__Consegna__
Riscrivi il brano sulla finzione dell'orgasmo, tutto da "Naturalmente una affermazione" giù fino a "il proprio partner?", mettendo "trasformazione sociale" al posto di "rivoluzione sociale".

Rivista Anarchica Online
La finzione dell'orgasmo
di Luciano Marchino (direttore dell'Istituto di Bioenergetica "W. Reich" di Milano)
Il punto di partenza di questo articolo è nella constatazione della invarianza dei comportamenti
sessuali e comunque di rapporto interpersonale che, in opposizione alle innumerevoli enunciazioni
e prese di posizione individuali e collettive (politiche), risulta a tutt'oggi pressoché indiscutibile.
Naturalmente una affermazione così grave va motivata. Come e perché le nuove generazioni si
comportano nelle loro pratiche interpersonali in modo simile alle vecchie? Come e perché,
scendendo in maggior dettaglio, la generazione che ha vissuto l'illusione rivoluzionaria del '68 non
solo non ha portato a termine la rivoluzione sociale (operazione oggettivamente impossibile nei
modi tentati) ma non ha saputo rivoluzionare in termini significativi neppure i propri rapporti
quotidiani con i compagni e gli amici, con il proprio partner?

Voci di dati raccolte:
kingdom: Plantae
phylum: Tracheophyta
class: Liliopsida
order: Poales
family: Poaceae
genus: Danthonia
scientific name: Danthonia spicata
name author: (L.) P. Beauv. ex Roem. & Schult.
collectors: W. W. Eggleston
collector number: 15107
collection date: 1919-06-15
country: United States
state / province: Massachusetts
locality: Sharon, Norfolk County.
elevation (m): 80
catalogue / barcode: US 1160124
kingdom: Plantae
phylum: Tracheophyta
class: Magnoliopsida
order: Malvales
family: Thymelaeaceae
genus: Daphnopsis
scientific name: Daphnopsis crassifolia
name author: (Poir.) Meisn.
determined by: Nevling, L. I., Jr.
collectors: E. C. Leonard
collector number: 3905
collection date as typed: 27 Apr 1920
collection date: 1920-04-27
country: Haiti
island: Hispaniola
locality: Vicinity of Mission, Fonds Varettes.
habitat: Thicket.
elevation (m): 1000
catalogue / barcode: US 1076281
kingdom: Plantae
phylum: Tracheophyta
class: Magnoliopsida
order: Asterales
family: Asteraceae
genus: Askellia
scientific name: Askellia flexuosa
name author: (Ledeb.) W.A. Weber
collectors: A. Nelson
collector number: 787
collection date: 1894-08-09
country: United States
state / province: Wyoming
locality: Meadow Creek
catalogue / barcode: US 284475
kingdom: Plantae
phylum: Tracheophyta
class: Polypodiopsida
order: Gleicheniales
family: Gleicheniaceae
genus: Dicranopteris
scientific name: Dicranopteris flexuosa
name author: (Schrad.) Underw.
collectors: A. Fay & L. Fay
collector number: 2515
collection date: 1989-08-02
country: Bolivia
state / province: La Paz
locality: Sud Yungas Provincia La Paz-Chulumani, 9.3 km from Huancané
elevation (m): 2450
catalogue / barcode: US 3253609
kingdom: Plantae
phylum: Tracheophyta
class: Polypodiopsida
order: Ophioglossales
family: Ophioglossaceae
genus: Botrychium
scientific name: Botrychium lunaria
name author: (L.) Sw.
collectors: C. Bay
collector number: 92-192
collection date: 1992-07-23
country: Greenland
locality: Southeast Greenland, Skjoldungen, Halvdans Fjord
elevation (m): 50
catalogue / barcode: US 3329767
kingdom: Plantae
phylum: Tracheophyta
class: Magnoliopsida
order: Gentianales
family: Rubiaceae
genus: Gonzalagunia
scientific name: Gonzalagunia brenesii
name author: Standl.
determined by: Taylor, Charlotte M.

__La tua risposta__
Naturalmente una affermazione così grave va motivata. Come e perché le nuove generazioni si
comportano nelle loro pratiche interpersonali in modo simile alle vecchie? Come e perché,
scendendo in maggior dettaglio, la generazione che ha vissuto l'illusione rivoluzionaria del '68 non
solo non ha portato a termine la trasformazione sociale (operazione oggettivamente impossibile nei
modi tentati) ma non ha saputo rivoluzionare in termini significativi neppure i propri rapporti
quotidiani con i compagni e gli amici, con il proprio partner?